Wednesday 21 August 2019

Two in five patients can't afford to pay for a visit to GP - report

Almost three in 10 (29pc) were too worried about what their doctor might find if they were to visit them
Almost three in 10 (29pc) were too worried about what their doctor might find if they were to visit them
Jane Last

Jane Last

Almost two in five people cannot afford to see their doctor, a new survey has shown.

The research, carried out to mark the launch of Cancer Week Ireland, showed high cost prevented some 39pc of those surveyed from making an appointment with their GP.

The Irish Cancer Society are now warning that people could be missing out on life-saving early treatment for cancer by not visiting their doctor sooner.

The survey asked 1,000 adults whether any of a range of possible reasons had stopped them from going to visit their doctor.

These ranged from cost, to fear, anxiety and embarrassment about their condition.

Some 42pc of those surveyed said they have been too busy to visit their doctor in the past, with 35pc saying they had "too many other things to worry about" to make an appointment.

Some 27pc of people cited embarrassment, fear (25pc) or a lack of confidence (25pc) in talking about symptoms as a barrier for going to their doctor.

Almost three in 10 (29pc) were too worried about what their doctor might find if they were to visit them.

One in five (20pc) were put off because they felt it would be too difficult to talk to their doctor about the issue or symptom.

The society's CEO Averil Power said early diagnosis of cancer can be the difference between life and death.

"The Irish Cancer Society does a huge amount of work to inform the public about the early warning signs and symptoms of cancer so that they can get them checked out as soon as possible.

Barriers

"It's disappointing to see the range of barriers that are stopping people from taking action when it comes to their health," she said.

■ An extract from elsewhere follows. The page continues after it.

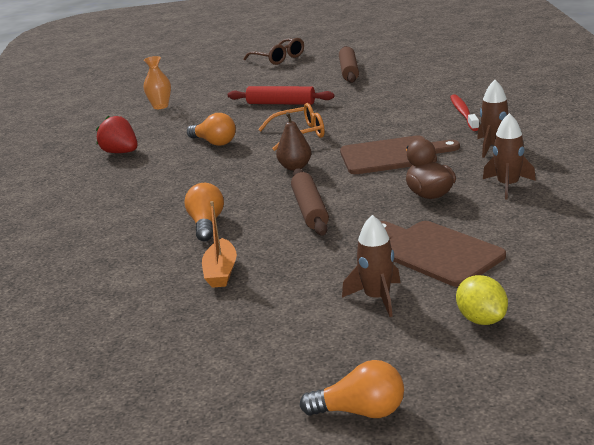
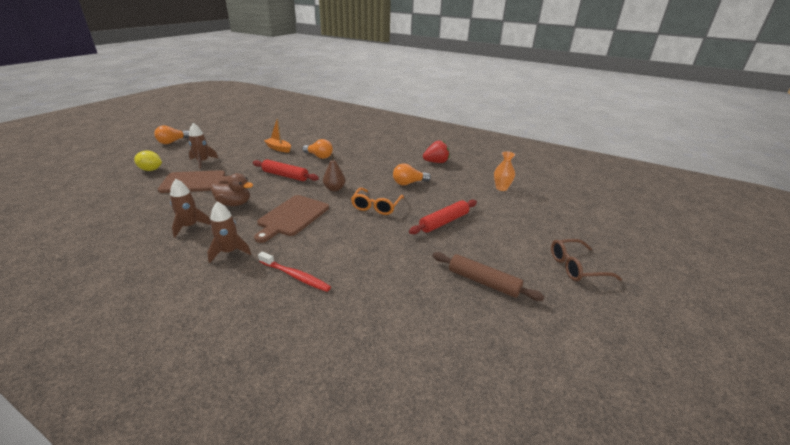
camera: 120 degrees right, 5 degrees up
(309, 210) = (285, 175): brown rolling pin -> red rolling pin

"No-one should ever feel ashamed or embarrassed when it comes to talking about their health.

Nor should cost be a factor in accessing professional medical advice."

Cancer Week Ireland 2018 will take place from Monday, September 24, to Sunday, September 30.

Initiated by the Irish Cancer Society and Trinity College, Cancer Week Ireland seeks to people talking about cancer, prevention, early diagnosis, better treatment and life after treatment.